Figure 4. Transdifferentiation of c-kit–positive HSCs.

(A) Schematic representation of transgene constructs used in the generation of donor mice for the acquisition of HSCs to be delivered after infarction. In each case, the promoter that controls the ubiquitous (β-actin) or myocyte-restricted (α-MHC) expression of the transgene (EGFP or c-myc–tagged nuclear-targeted Akt) is shown. c-kit–positive HSCs from donor males were injected intramyocardially in wild-type female infarcted mice. NLS, nuclear localization signal (ref. 75). (B) Infarcted female mouse treated with male HSCs.
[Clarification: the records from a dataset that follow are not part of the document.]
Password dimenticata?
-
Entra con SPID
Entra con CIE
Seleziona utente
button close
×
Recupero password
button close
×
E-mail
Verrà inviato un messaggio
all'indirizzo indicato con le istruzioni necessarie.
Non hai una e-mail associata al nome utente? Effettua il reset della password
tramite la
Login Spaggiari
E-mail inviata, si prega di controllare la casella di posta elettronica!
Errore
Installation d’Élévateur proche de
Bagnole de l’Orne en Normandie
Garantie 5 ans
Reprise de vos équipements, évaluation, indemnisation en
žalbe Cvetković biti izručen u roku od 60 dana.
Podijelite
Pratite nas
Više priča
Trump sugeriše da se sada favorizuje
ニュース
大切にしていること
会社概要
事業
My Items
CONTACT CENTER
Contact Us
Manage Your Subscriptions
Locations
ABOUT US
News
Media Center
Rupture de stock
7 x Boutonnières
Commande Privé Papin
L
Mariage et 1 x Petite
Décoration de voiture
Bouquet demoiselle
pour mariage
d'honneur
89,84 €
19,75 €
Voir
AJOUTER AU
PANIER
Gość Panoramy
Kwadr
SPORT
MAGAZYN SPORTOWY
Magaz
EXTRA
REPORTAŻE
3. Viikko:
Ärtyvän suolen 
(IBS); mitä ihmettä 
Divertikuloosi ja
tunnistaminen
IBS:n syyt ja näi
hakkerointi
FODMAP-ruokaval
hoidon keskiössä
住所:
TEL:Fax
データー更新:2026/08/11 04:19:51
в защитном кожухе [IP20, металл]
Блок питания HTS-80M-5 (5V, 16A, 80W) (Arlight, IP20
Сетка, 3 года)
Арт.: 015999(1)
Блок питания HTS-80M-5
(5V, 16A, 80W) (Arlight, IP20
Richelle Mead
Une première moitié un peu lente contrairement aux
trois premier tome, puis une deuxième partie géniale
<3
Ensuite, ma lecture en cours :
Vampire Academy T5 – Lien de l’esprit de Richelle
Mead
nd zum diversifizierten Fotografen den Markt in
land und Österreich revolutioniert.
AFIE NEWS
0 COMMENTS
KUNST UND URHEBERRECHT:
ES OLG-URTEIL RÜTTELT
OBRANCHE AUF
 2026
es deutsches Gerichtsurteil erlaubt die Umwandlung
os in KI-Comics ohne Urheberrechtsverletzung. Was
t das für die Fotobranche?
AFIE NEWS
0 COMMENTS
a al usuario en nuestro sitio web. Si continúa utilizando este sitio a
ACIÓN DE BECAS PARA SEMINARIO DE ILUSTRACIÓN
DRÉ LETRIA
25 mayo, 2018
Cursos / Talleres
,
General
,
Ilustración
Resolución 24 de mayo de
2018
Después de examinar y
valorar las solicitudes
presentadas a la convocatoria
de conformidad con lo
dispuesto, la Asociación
Regenerated myocytes (left; MHC, red) carry the Y chromosome (center; Y-chr; white dots in nuclei). Merged image is shown at right. Arrows indicate non-regenerated infarct. A thin layer of spared myocytes is present in the epimyocardium (EP) and endomyocardium (EN) (ref. 75). Scale bar: 50 μm. (C) Examples of myocytes isolated from the regenerated myocardium of mice injected with HSCs collected from β-actin EGFP, α-MHC EGFP, or α-MHC c-myc–tagged nuclear-targeted Akt mice. Top panels illustrate the localization of EGFP (left and middle, green; arrowheads) and c-myc (right, yellow nuclei; arrows) in newly formed cardiomyocytes. Bottom panels show the colocalization of α-SA and EGFP (yellow, arrowheads) and of α-SA and c-myc (yellow nuclei, arrows). Large spared myocytes negative for EGFP or c-myc are also present (ref. 75). Scale bar: 50 μm. (D) Myocyte-specific ionic currents and action potentials of a cell isolated from the regenerated infarcted myocardium. EGFP-positive myocytes show contractile activity (bottom). Original magnification, ×200. Reproduced with permission from Proceedings of the National Academy of Sciences of the United States of America (ref. ; copyright 2007, National Academy of Sciences, USA).

Figure 5. Cellular mechanisms of myocardial homeostasis.

(A) Lineage relationship between CSCs and cardiomyocytes: CSC commitment results progressively in the formation of myocyte progenitors, myocyte precursors, and transit-amplifying myocytes, which divide and differentiate into mature myocytes. CSCs are c-kit–positive lineage-negative cells. Progenitors express c-kit and myocyte-specific transcription factors (GATA4, Nkx2.5, MEF2C) but do not show sarcomeric proteins. Precursors possess c-kit, myocyte-specific transcription factors, and sarcomeric proteins. Amplifying cells have myocyte nuclear and cytoplasmic proteins but are c-kit negative. This hierarchy is shown by immunolabeling and confocal microscopy (bottom). Micrographs from left to right show lineage-negative CSCs (arrows); myocyte progenitors (arrowheads) expressing c-kit, GATA4, and MEF2C; myocyte precursor (asterisk) showing c-kit, MEF2C, and α-SA; and three transit-amplifying myocytes (α-SA). Chromosomes are organized in anaphase-telophase and are Ki67 positive. Original magnification, ×700. Terminally differentiated cardiomyocytes from the human heart are shown at far right. Original magnification, ×100. Reproduced with permission from Proceedings of the National Academy of Sciences of the United States of America (ref. ; copyright 2003, National Academy of Sciences, USA). (B) The postulated process of dedifferentiation of postmitotic myocytes to immature myocytes and cardiac progenitors is represented schematically. Micrographs document that culture of differentiated myocytes is not coupled with reentry into the cell cycle and reversal to a primitive state. From left to right, adult cardiomyocytes in vitro show disassembly of the contractile apparatus and express the senescence-associated protein p16^INK4a (bright blue, arrowheads; original magnification, ×250). The percentage of senescent myocytes increases with time. Fetal myocytes, isolated from a reporter mouse in which EGFP is driven by the c-kit promoter, divide in vitro (arrows) but do not express c-kit. Original magnification, ×500. Insets show c-kit–positive EGFP-positive CSCs used as a positive control. Reproduced with permission from Circulation Research (ref. 61).